Thanks to the Coalition’s $18bn stimulus package, it’s almost certain the economy will avoid a “recession” — two consecutive quarters of economic contraction.
The first three months of the year are a write-off, it seems, but the government is poised to inject $11bn, the equivalent of just over 2 per cent of quarterly GDP between the end of March and July 1, via the pockets of welfare recipients and small businesses.
Another $7bn will flow in the next 12 months. For the economy to still contract amid that deluge of cash, on top of strong population growth, it would have to be very sick indeed.
What matters, though, are jobs, incomes and the wealth of individuals, which have a weak relationship with gross domestic product — the statistic used to define a recession.
Goodhart’s law says when a statistic becomes a measure, it ceases to be a good measure. And that’s the case with GDP — everything becomes about the figures.
Who could blame the government for wanting to avoid a “recession”, or for failing to resist the clamour “to do something” amid what appears to be the start of the biggest economic challenge since the financial crisis a decade ago.
As far as stimulus goes, the six measures proposed are temporary, targeted and proportionate. And they’ll be delivered through existing payments and tax office infrastructure, avoiding the ham-fisted implementation that blighted the Rudd government’s 2009 stimulus.
Laudably, the government has resisted providing cash grants to buy houses.
But that doesn’t mean that pump-priming, borrowing funds (mainly from overseas) and giving handouts is economically wise.

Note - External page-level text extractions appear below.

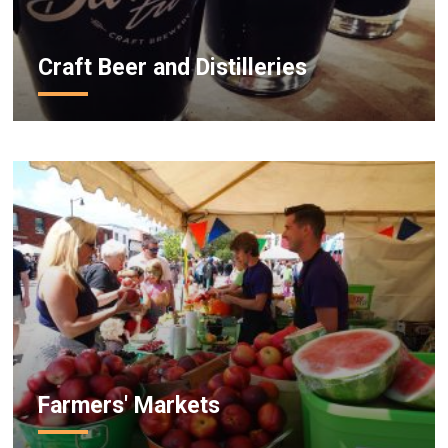
Craft Beer and Distilleries
Farmers' Markets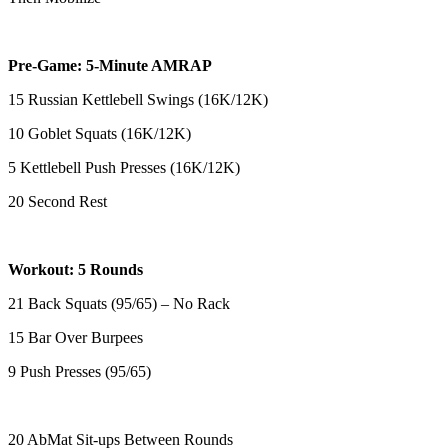
Pre-Game: 5-Minute AMRAP
15 Russian Kettlebell Swings (16K/12K)
10 Goblet Squats (16K/12K)
5 Kettlebell Push Presses (16K/12K)
20 Second Rest
Workout: 5 Rounds
21 Back Squats (95/65) – No Rack
15 Bar Over Burpees
9 Push Presses (95/65)
20 AbMat Sit-ups Between Rounds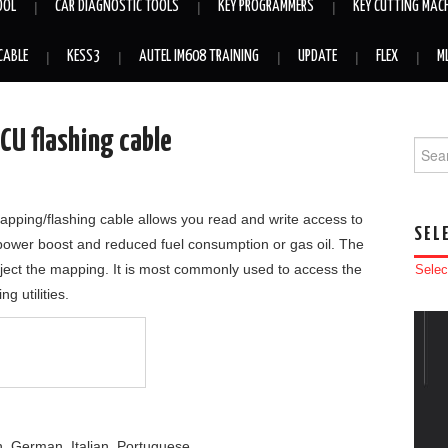
OOL
CAR DIAGNOSTIC TOOLS
KEY PROGRAMMERS
KEY CUTTING MAC
CABLE
KESS3
AUTEL IM608 TRAINING
UPDATE
FLEX
M
CU flashing cable
Searc
ing/flashing cable allows you read and write access to
SEL
a power boost and reduced fuel consumption or gas oil. The
nject the mapping. It is most commonly used to access the
Selec
g utilities.
, German, Italian, Portuguese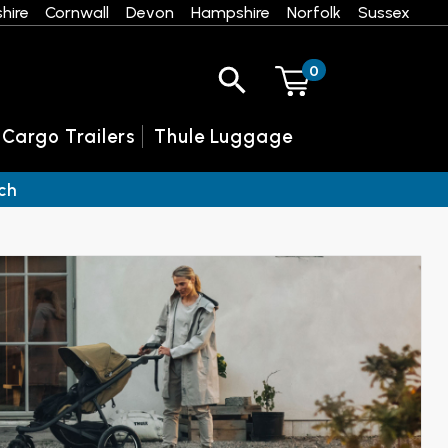
hire
Cornwall
Devon
Hampshire
Norfolk
Sussex
0
 Cargo Trailers
Thule Luggage
ch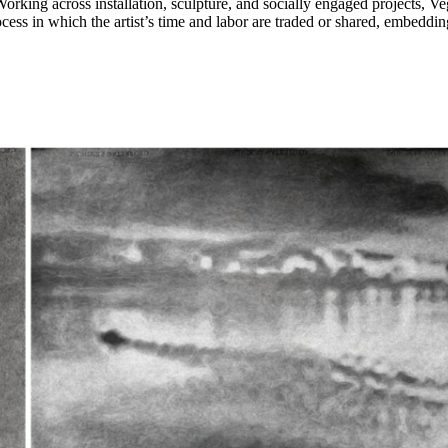
rking across installation, sculpture, and socially engaged projects, Ve
ss in which the artist’s time and labor are traded or shared, embedding 
efinitions of artistic authorship, while revealing the invisible structure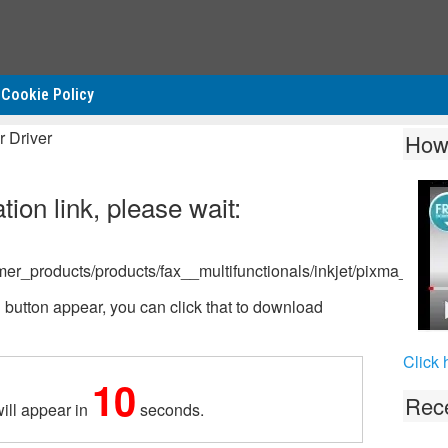
Cookie Policy
 Driver
How
ion link, please wait:
mer_products/products/fax__multifunctionals/inkjet/pixma_mp
tton appear, you can click that to download
Click 
10
Rece
ill appear in
seconds.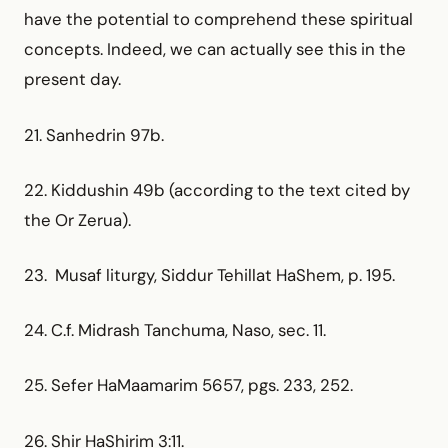
have the potential to comprehend these spiritual
concepts. Indeed, we can actually see this in the
present day.
21. Sanhedrin 97b.
22. Kiddushin 49b (according to the text cited by
the Or Zerua).
23. Musaf liturgy, Siddur Tehillat HaShem, p. 195.
24. C.f. Midrash Tanchuma, Naso, sec. 11.
25. Sefer HaMaamarim 5657, pgs. 233, 252.
26. Shir HaShirim 3:11.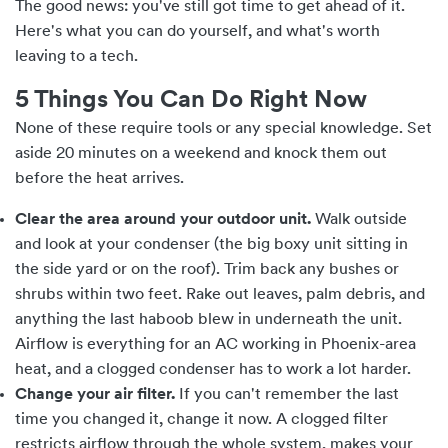
The good news: you've still got time to get ahead of it.
Here's what you can do yourself, and what's worth
leaving to a tech.
5 Things You Can Do Right Now
None of these require tools or any special knowledge. Set
aside 20 minutes on a weekend and knock them out
before the heat arrives.
Clear the area around your outdoor unit.
Walk outside
and look at your condenser (the big boxy unit sitting in
the side yard or on the roof). Trim back any bushes or
shrubs within two feet. Rake out leaves, palm debris, and
anything the last haboob blew in underneath the unit.
Airflow is everything for an AC working in Phoenix-area
heat, and a clogged condenser has to work a lot harder.
Change your air filter.
If you can't remember the last
time you changed it, change it now. A clogged filter
restricts airflow through the whole system, makes your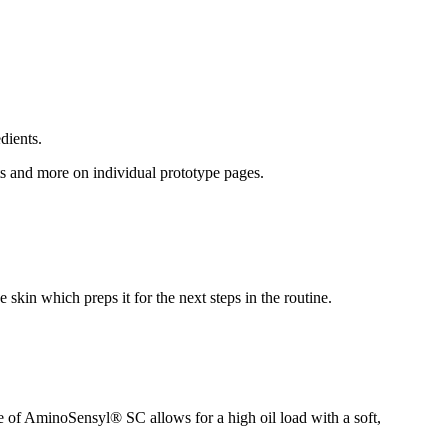
dients.
lts and more on individual prototype pages.
 skin which preps it for the next steps in the routine.
re of AminoSensyl® SC allows for a high oil load with a soft,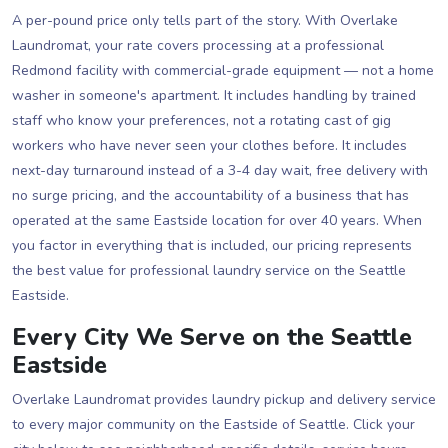
A per-pound price only tells part of the story. With Overlake
Laundromat, your rate covers processing at a professional
Redmond facility with commercial-grade equipment — not a home
washer in someone's apartment. It includes handling by trained
staff who know your preferences, not a rotating cast of gig
workers who have never seen your clothes before. It includes
next-day turnaround instead of a 3-4 day wait, free delivery with
no surge pricing, and the accountability of a business that has
operated at the same Eastside location for over 40 years. When
you factor in everything that is included, our pricing represents
the best value for professional laundry service on the Seattle
Eastside.
Every City We Serve on the Seattle
Eastside
Overlake Laundromat provides laundry pickup and delivery service
to every major community on the Eastside of Seattle. Click your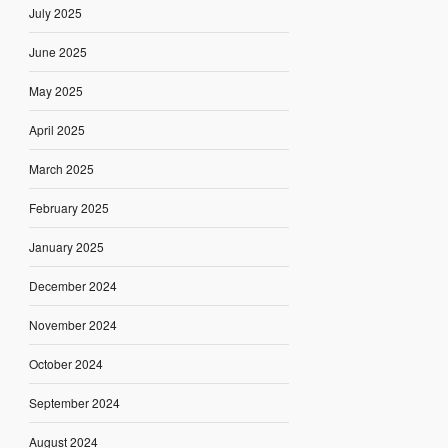
July 2025
June 2025
May 2025
April 2025
March 2025
February 2025
January 2025
December 2024
November 2024
October 2024
September 2024
August 2024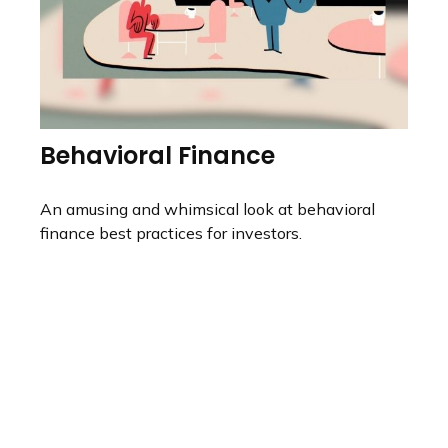
Behavioral Finance
An amusing and whimsical look at behavioral
finance best practices for investors.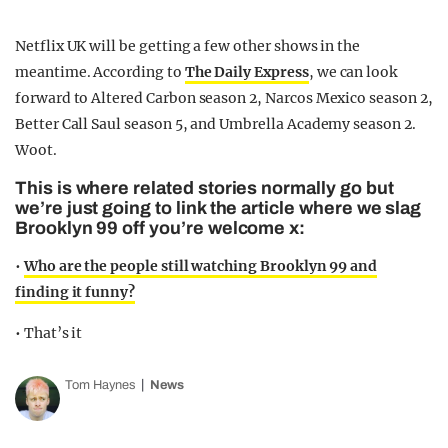
Netflix UK will be getting a few other shows in the
meantime. According to
The Daily Express
, we can look
forward to Altered Carbon season 2, Narcos Mexico season 2,
Better Call Saul season 5, and Umbrella Academy season 2.
Woot.
This is where related stories normally go but
we’re just going to link the article where we slag
Brooklyn 99 off you’re welcome x:
•
Who are the people still watching Brooklyn 99 and
finding it funny?
• That’s it
Tom Haynes
News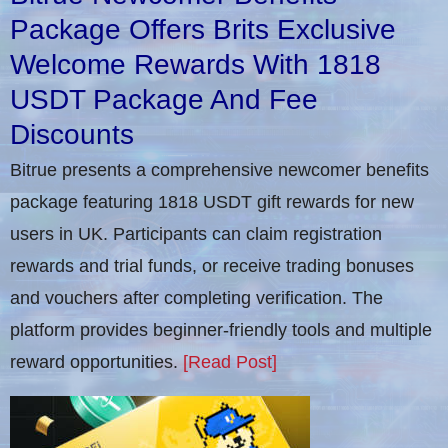
Package Offers Brits Exclusive
Welcome Rewards With 1818
USDT Package And Fee
Discounts
Bitrue presents a comprehensive newcomer benefits
package featuring 1818 USDT gift rewards for new
users in UK. Participants can claim registration
rewards and trial funds, or receive trading bonuses
and vouchers after completing verification​. The
platform provides beginner-friendly tools and multiple
reward opportunities.
[Read Post]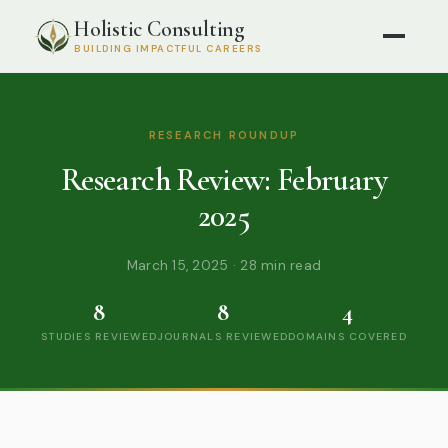
Holistic Consulting
BUILDING IMPACTFUL CAREERS
RESEARCH ROUNDUP
Research Review: February
2025
March 15, 2025 · 28 min read
8
8
4
STUDIES REVIEWED
JOURNALS REVIEWED
DOMAINS COVERED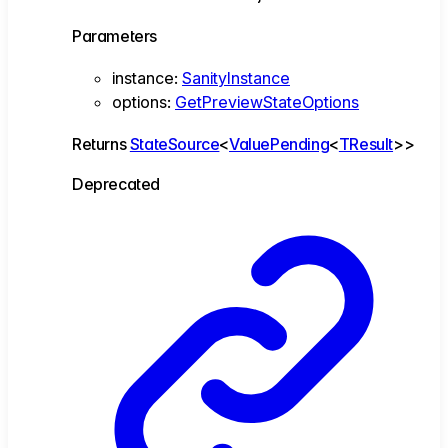
Parameters
instance
:
SanityInstance
options
:
GetPreviewStateOptions
Returns
StateSource
<
ValuePending
<
TResult
>
>
Deprecated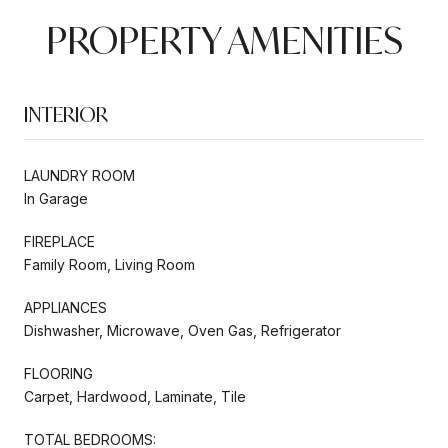
PROPERTY AMENITIES
INTERIOR
LAUNDRY ROOM
In Garage
FIREPLACE
Family Room, Living Room
APPLIANCES
Dishwasher, Microwave, Oven Gas, Refrigerator
FLOORING
Carpet, Hardwood, Laminate, Tile
TOTAL BEDROOMS: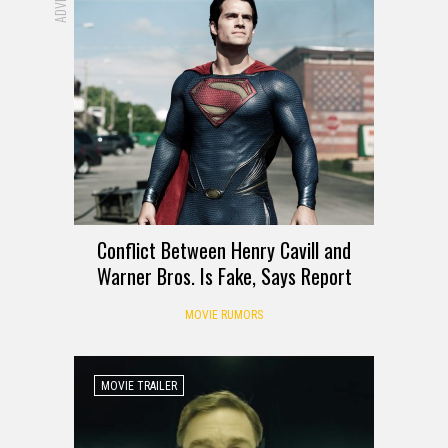
Conflict Between Henry Cavill and
Warner Bros. Is Fake, Says Report
MOVIE RUMORS
MOVIE TRAILER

“The whole package smacks of hydraulic Keynesianism: you pump money in and suddenly there’s more jobs. But economies don’t work like that,” said Tony Makin from Griffith University, who has studied the efficacy of stimulus for years.
The economy is complex.
“There’s a lot of evidence spending multipliers (how much extra spending handouts induce) are zero,” he said.
Another saying in economics is there’s no such thing as a free lunch. The extra debt, having been frittered on consumption, has no asset to match it and will have to be paid for through higher taxation.
The stimulus will do nothing to wrench the economy from its structural torpor, either. Wages and productivity growth will remain weak, amid excessive taxation and regulation.
Obama aide Rahm Emanuel once quipped “Never waste a crisis”. It’s a pity the stimulus hasn’t included structural reforms that might have improved the efficiency of the economy and boost activity.